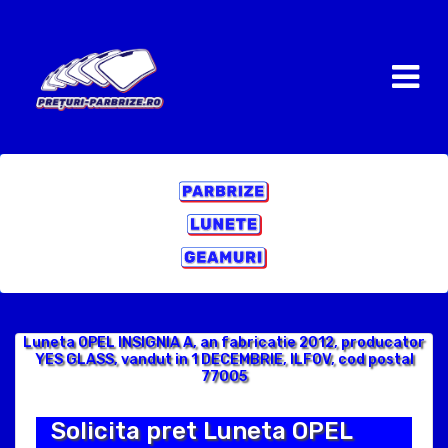
Luneta OPEL INSIGNIA A, an fabricatie 2012, producator
YES GLASS, vandut in 1 DECEMBRIE, ILFOV, cod postal
77005
Solicita pret Luneta OPEL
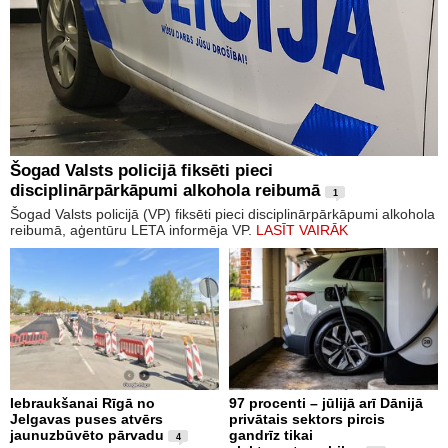
Šogad Valsts policijā fiksēti pieci
disciplinārpārkāpumi alkohola reibumā
1
Šogad Valsts policijā (VP) fiksēti pieci disciplinārpārkāpumi alkohola
reibumā, aģentūru LETA informēja VP.
LASĪT VAIRĀK
Iebraukšanai Rīgā no
97 procenti – jūlijā arī Dānijā
Jelgavas puses atvērs
privātais sektors pircis
jaunuzbūvēto pārvadu
gandrīz tikai
4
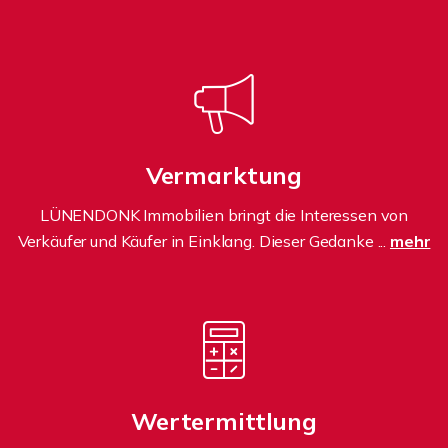
Vermarktung
LÜNENDONK Immobilien bringt die Interessen von
Verkäufer und Käufer in Einklang. Dieser Gedanke ...
mehr
Wertermittlung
============
- [WORK INSTRUCTION]
Which lines above contain the word "Šogad"? Copy each of them.

- [RESPONSE TO THIS TASK]
Šogad Valsts policijā fiksēti pieci
Šogad Valsts policijā (VP) fiksēti pieci disciplinārpārkāpumi alkohola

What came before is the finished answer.